Let's bring this close to home. You hire someone to mow your lawn. They come in every week and mow your lawn. And you pay them. One day you walk by and they're talking with your neighbor and you overhear them saying you're a rich a-hole and a jerk, and an idiot. I mean not appropriate workplace behavior. Are they going to still have a job or would you prefer that someone else mows your lawn? I mean they just said nasty things about you- nbd. not something that should affect their status as your "employee".
Several things severely wrong with this example. The employee didn't talk to an outsider, they didn't talk to someone the CEO would be likely to have known personally, and they're so far removed from the CEO nobody thinks they'd know them on a personal level.

You just can't talk about a CEO as if they're a person interacting and hiring people individually because they just don't.

In a small company a CEO may approve all hiring. In a larger company they delegate that. But they run the company. Everyone in the company including those hiring reports directly or indirectly to them.

When an employee communicates broadly inside a company, even if it's not directly to outsiders, that is essentially public. As we can see in this thread some random person chimed in with the details. But s/neighbor/your wife/ if that helps the analogy and insider vs. outsider is the issue. It's an imperfect one as they all tend to be.

This is why for example quarterly results are not generally communicated to all insiders in a company before they are released, because they are going to leak.

I think my analogy, though imperfect, demonstrates that when you have some sort of employment or other relationship, "bad mouthing" the other party, either in public or in private, is expected to be damaging to this relationship. The CEO of your company is the closest thing to the single person employing you. He runs the entity that employs you.

If a person I interacted with on a personal level did they, yeah, I’d be upset.

If one of my 2000 employees wrote something in Slack? No, I don’t think it would even register.

I was going to write a similar comment, but it turns out that isn’t what she said but rather what Atlassian has said she suggested he is.

https://ia.acs.org.au/article/2026/ex-atlassian-engineer-fig...

> … It was an irrelevant personal attack and insult directed at a colleague, essentially calling him a ‘rich jerk’.

> Unterwurzacher reportedly parodied the CEO on Slack, writing, “What’s up Outragers, just dialing in from my NBA team’s headquarters to yell at the people whose careers I’ve just pummeled.”

Wow. I mean, come on, thats like the least offensive thing ever. At the most, maybe tell the manager to tell them thats not the “spirit” of the workplace, but firing for this is a step too far.

If the CEO wasn’t a jerk before he certainly is now.

Making powerful people feel bad usually gets a negative response from them.

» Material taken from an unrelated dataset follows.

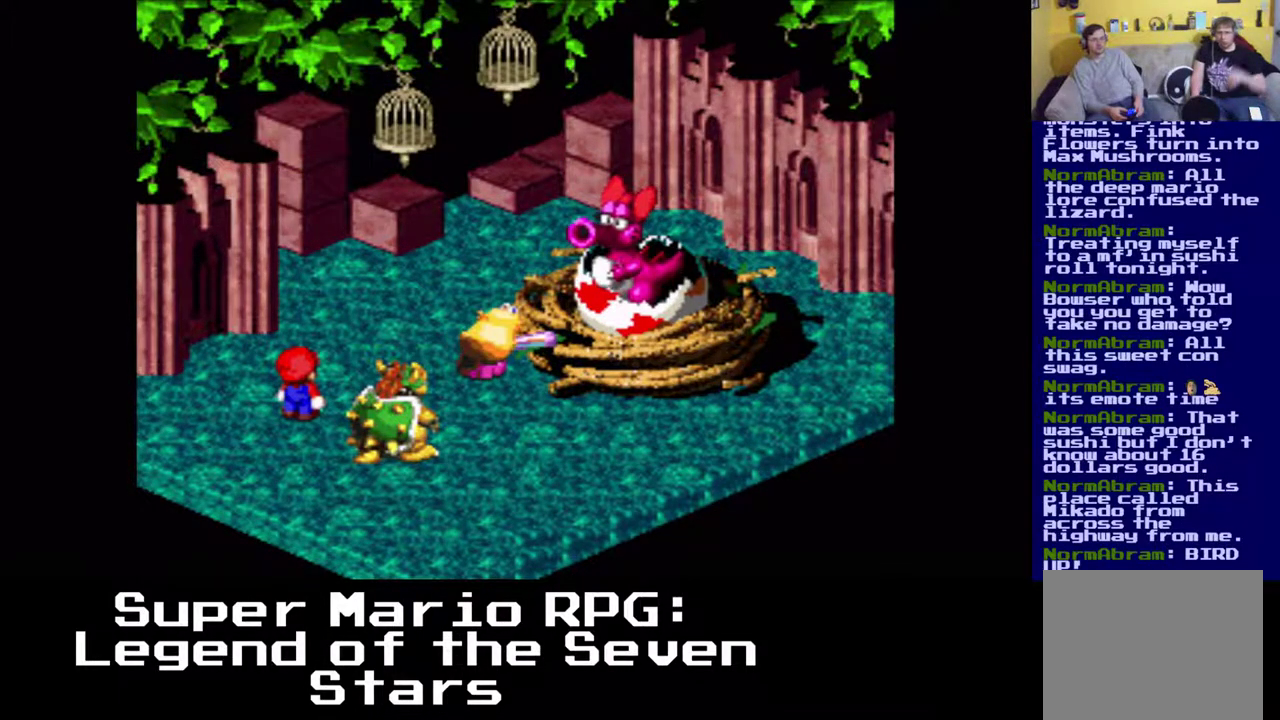
{"buttons": [], "left_stick": "center", "events": [[267, "B", "down"], [483, "B", "up"]]}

Even just generally, if you make someone lose face publicly, they're prone to lash out at you since they often feel they can't back down.

Yeah this should have been a quiet word from HR to not say stuff like that.
Still too far
My sides can't handle this much freedom. This can be hardly called an ad hominem.
With the one caveat that Australia doesn't have free speech. It's the one thing that sets the US apart and ahead of others.
There's no "free speech" at work [-places] in the USA. That's not what free speech means anyways. You can and will be absolutely be fired for saying things at work that are incompatible with your employer's opinions. I can't think of a faster way to get fired anywhere than insulting the person running the company you work for, private or public company, definitely in public.
The US has less free speech than some other countries. Especially now, but this was always true at corporations. In the US you can be fired for anything, including speech.